Festival fun about to start

The Yak 52 team performs some aerial acrobatics at Warbirds over Wanaka  last weekend. Photo:...
Warbirds over Wanaka is back after its cancellation last year. Photo: Stephen Jaquiery
Now daylight saving has ended, and the nights are drawing in, it may be tempting to scuttle indoors like oversized hermit crabs.

There is a place for such behaviour and there will be plenty of time for that in the months ahead but determined sticks-in-the-mud will miss out on a vibrant extensive festival season in the South which is already in full swing.

The quirky and the cool have been celebrated in recent weeks in more than a hundred events marking the 21st birthday of the Dunedin Fringe Festival.

And while culture vultures are still catching their breath from that excitement, tomorrow we are straight into the Dunedin Arts Festival which will run until April 25.

It is described by organisers as containing a rich, diverse programme to satisfy the artistic cravings of almost anyone — jam-packed with theatre, music, dance, comedy and much more, and just the tonic the city needs to celebrate after a trialling year.

The programme’s cover image of singer Tami Neilson, poised to take punters on a romp through feminism and country music at the Regent Theatre on Saturday, captures the sheer joy of the fact we are "festivalling" at all.

Events of every hue were cancelled last year, including both of the above, and it is great to see them back on track. No doubt all festival organisers will have approached this year with some trepidation in case a large community outbreak of Covid-19 scuppers their plans.

It has been lean pickings for many performers in the past year and we are hopeful those who have cash to splash will make the most of what is on offer.

The now familiar fragility of our situation was highlighted by this year’s postponement of Warbirds over Wanaka, the popular airshow which would have been expected to attract about 55,000 over three days this Easter and inject more than $20 million into the regional economy.

Organisers expect it to be back next year, but they will be crossing their fingers over the existence of the transtasman travel bubble, conscious of the need for travellers from Australia to boost the domestic audience by about 5000.

In the meantime, everyone, no matter what their interests, should be able to find something to thrill them in the next few months with events including the Festival of Colour at Wanaka starting on April 12, the Otago Rally (April 16 to 18), Wild Dunedin Otepoti Mohoao and the New Zealand Festival of Nature (April 22 to 28), Dunedin Writers and Readers Festival (May 6 to 9), the New Zealand Gold Guitar Awards at Gore over Queen’s Birthday weekend following a week of country music celebration in the town, and the New Zealand International Science Festival in Dunedin (July 8 to 18).

Southerners have a reputation for late bookings, but oyster lovers bucked that trend by snapping up limited tickets to the Bluff Oyster and Food Festival to be held on May 22 within an hour of them going on sale in February. We hope that enthusiasm flows to the other events, many of which are free or low cost.
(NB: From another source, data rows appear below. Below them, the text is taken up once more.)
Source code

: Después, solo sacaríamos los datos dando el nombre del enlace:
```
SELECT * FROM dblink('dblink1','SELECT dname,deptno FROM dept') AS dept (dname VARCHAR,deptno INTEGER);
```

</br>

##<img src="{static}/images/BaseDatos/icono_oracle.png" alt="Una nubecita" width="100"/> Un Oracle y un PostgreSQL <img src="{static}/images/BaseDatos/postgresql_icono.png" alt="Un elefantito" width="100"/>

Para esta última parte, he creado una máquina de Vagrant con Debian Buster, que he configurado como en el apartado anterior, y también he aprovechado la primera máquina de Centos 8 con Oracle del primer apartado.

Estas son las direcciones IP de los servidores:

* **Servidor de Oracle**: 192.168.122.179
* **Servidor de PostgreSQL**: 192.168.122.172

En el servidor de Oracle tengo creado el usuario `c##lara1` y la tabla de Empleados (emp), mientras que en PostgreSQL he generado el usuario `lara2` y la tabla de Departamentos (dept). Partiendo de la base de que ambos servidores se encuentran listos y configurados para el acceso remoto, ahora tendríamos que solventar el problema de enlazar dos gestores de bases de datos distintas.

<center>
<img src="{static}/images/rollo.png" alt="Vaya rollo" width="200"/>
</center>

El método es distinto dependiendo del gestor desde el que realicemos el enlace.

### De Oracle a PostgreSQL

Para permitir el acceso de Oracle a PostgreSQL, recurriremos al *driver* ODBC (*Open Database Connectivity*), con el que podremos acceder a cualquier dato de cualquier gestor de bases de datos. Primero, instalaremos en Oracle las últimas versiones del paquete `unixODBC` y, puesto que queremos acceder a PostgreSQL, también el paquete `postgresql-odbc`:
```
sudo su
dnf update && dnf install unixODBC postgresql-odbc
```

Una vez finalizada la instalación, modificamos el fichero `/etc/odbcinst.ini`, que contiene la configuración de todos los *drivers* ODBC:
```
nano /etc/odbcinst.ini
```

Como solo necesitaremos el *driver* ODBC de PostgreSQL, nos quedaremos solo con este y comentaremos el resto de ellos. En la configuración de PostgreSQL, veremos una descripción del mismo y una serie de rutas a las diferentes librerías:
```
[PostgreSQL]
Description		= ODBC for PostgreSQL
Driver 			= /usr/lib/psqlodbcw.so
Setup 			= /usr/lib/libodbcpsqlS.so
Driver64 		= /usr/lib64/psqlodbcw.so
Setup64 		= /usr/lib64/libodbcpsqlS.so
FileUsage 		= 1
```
We risk becoming blasé about how lucky we are to be able to enjoy the freedom to attend such a marvellous array of events, compared with many people in Covid-ravaged countries, but the complementary cliche is that such freedom comes with responsibilities.

If you have symptoms which could suggest Covid-19, stay away, organise a test for the coronavirus and lay low. If you are well and are attending events, remember to scan in or record the time of your attendance in another way.

Revel in these riches, but not at a risk to others.